Mobile Press-Register, April 23, 2008

 

Mobilian shares Holocaust memories

Agnes Tennenbaum talks to Navy crew in Pascagoula

By Roy H0ffman

Staff Reporter

 

PASCAGOULA – Before approximately 250 crew members of the precommissioned U.S. Navy ship Makin Island, Holocaust survivor Agnes Tennenbaum, a Hungarian native living in Mobile, told her bleak story of suffering at the hands of the Nazis during World War II - and her inspiring story of survival.

The occasion was Makin Island’s commemoration of  Holocaust Remembrance Day, a date scheduled for May 2 nationwide. Each month the Makin Island’s “diversity council” schedules a program on a different theme, explained Mass Communications Officer 2 Justin Webb - among them, African-American history, women’s history and Asian-Pacific culture.

Tennenbaum told spellbound Navy personnel at Northrop Grumman’s Ingalls shipyard that she wanted to “kiss the ground” when she arrived in America in the late 1940s after her family perished in Hitler’s concentration camps.

Capt. Robert Kopas, Makin Island’s commanding officer, recalled in opening remarks how, as a senior in high school, he had felt the emotional impact of visiting the site of the concentration camp Dachau in Germany.

“We talk about this happening during World War II,” Kopas said, and noted that his command and others might “be called on by our country to keep this from happening again.”

He cited human rights violations in the recent history in Bosnia and Herzegovina, and noted the mass graves found in Iraq from the era of Saddam Hussein.

“Listen closely,” Kopas said, turning over the microphone to Tennenbaum. “Take what she says to heart.”

Tennenbaum, 85, now a popular speaker in Mobile for school groups and religious organizations, admitted she’d never spoken to servicemen and women before.

She recounted her happy childhood growing up Jewish in Hungary, but how circumstances began to change in the 1940s for her family and others in her community. She told of being taken with her family and other Jews to a compound where she heard the village rabbi beaten to death in the middle of the night. She recounted being “squeezed” into the boxcar of a cattle train with other prisoners, and being carted to the death camp Auschwitz.

She told of being stripped, shaved, separated from her mother who was sent to the ovens. Her father had already been taken to the camps – she never saw him again - and she had lost her first husband, too.

“It felt like the end of the world,” she told the standingroom-only crowd.

She read a short essay of hers, “When the Magic Was Gone,” and told of her desire to grab the electric fences that surrounded Auschwitz, thus committing suicide.

But with encouragement from her cousin, also at the camp, she held on to life.

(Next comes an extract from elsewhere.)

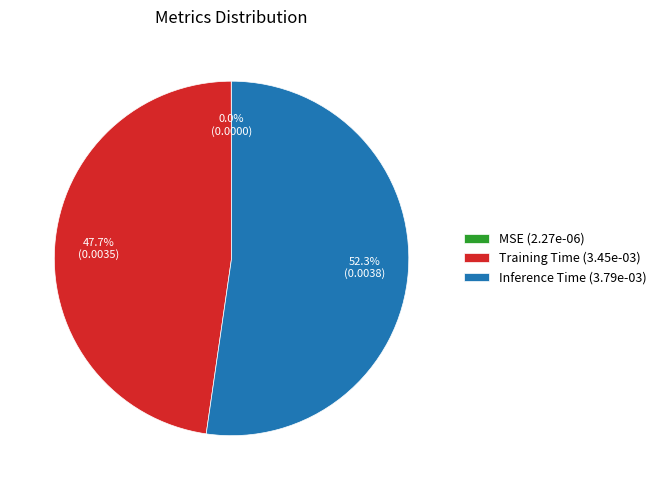

How much of the chart is everything except Inference Time?

47.7%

After being taken from Auschwitz to work in a Nazi munitions factory, the Allied bombers began to appear overhead. Soon, the war was over - and her journey, as a survivor, would eventually take her to the United States, and one day to Mobile.

In the audience, Boatswain Mate 1 Mark Powers, from San Antonio, said that Tennenbaum had reminded him not to take being a U.S. citizen for granted - and that, despite his general knowledge of World War Il history, he had never heard the actual account of a Holocaust survivor before.

Lt. Cmdr. Kevin Forbes, the Makin Island’s weapons officer, said that Tennenbaum’s talk “reminded me why I joined. It drives the point home of why we’re here.”